Tagesgeld und Festgeld Jahresrückblick 2012

Das Jahr 2012 war am Kapitalmarkt von sinkenden Zinsen der EZB gekennzeichnet, wobei die Zinsschritte schon im Jahr 2011 begonnen hatten. Sie verliefen aufgrund der Euro-Krise uneinheitlich, die Auswirkungen auf die Fest- und Tagesgeldzinsen folgten dementsprechend teilweise überraschend und ohnehin mit Verzögerung. Um das zu verstehen, muss die Leitzinsentwicklung betrachtet werden.

Zinsschritte der EZB seit Anfang 2011

Die Europäischen Zentralbanker nahmen seit Anfang 2011 bis zum letzten Zinsschritt am 05.07.2012 insgesamt fünf Zinsschritte vor, die jeweils unterschiedliche politische Hintergründe hatten und mit der Euro-Krise, aber auch der generellen konjunkturellen Entwicklung verknüpft sind. Folgende Zinsschritte gab es seit April 2011:

  • 07.04.2011: 1,25%
  • 07.07.2011: 1,50%
  • 03.11.2011: 1,25%
  • 08.12.2011: 1,00%
  • 05.07.2012: 0,75%

Während zwischen April und Juli 2011 eine wirtschaftliche Erholung absehbar schien und die Auswirkungen der Griechenland-Krise noch nicht vollständig bekannt waren, erschloss sich den europäischen Zentralbankern ab dem frühen Herbst 2011 das Ausmaß der Gesamtsituation, zudem zeigten sich in Europa erste Anzeichen einer Rezession, gegen die sich allerdings starke Staaten wie Deutschland noch lange stemmten. Seit November 2011 gab es also drei Zinssenkungsschritte, die zu einem historischen Zinstief in der Eurozone von gegenwärtig 0,75% führten. Global betrachtet gibt es in entwickelten Volkswirtschaften noch niedrigere Zinsen, nämlich in den USA und Japan. Europa ist jedoch durch die Erfahrungen des frühen 20. Jahrhunderts geprägt und fürchtet nichts mehr als die Inflation, daher sind die Zinssenkungen der EZB ein sehr starkes Signal.

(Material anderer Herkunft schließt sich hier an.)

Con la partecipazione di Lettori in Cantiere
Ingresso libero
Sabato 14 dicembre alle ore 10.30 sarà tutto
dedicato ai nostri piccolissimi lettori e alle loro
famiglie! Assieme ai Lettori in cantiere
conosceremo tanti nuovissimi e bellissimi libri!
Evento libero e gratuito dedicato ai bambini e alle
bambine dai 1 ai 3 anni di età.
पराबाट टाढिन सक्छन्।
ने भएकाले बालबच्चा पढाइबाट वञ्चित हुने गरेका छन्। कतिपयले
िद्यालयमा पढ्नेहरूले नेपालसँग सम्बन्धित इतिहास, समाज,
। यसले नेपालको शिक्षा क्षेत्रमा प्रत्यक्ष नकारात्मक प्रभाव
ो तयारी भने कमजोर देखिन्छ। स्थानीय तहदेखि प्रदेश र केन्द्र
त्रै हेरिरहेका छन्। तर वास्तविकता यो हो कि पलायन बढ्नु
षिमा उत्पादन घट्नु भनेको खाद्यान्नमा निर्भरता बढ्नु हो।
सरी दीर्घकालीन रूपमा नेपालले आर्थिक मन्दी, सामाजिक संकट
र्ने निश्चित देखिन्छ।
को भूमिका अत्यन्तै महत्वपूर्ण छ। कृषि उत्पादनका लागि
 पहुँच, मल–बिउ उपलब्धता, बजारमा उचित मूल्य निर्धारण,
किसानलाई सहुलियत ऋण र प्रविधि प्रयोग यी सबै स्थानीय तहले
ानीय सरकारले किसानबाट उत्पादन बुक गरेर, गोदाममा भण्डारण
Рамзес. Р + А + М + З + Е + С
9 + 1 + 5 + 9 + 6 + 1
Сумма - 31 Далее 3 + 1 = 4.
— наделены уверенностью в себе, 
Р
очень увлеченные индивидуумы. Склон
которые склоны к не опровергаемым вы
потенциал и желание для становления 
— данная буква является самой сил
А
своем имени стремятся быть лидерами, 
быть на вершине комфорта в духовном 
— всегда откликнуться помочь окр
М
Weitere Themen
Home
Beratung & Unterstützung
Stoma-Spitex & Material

Auswirkungen an den Finanzmärkten

Die Bauzinsen und auch Zinsen auf Verbraucher- und Unternehmenskredite gaben erfreulicherweise nach, allerdings auch Tages- und Festgeldzinsen. Im Jahr 2011 waren noch Angebote um 4,25 Prozent und in einem Fall (BigBank) sogar über 5,00 Prozent beim Festgeld zu finden, im Verlaufe des Jahres 2012 sanken die Zinsen für Anlagen kontinuierlich auf gegenwärtig maximal 4,00 Prozent beim Festgeld, was nur ein einziger Anbieter offeriert (sonst zwischen 3,00 bis 3,50 Prozent je nach Laufzeit), beim Tagesgeld bieten die Banken in besten Fällen um 2,00 bis 2,10 Prozent an. Hier waren Anfang 2012 noch Angebote von knapp drei Prozent zu finden. Das Tagesgeld soll dennoch weiter genutzt werden, es schafft immerhin einen Inflationsausgleich für sämtliche freie Liquidität, doch Geld, das wirklich übrig ist, gehört aufs Festgeldkonto.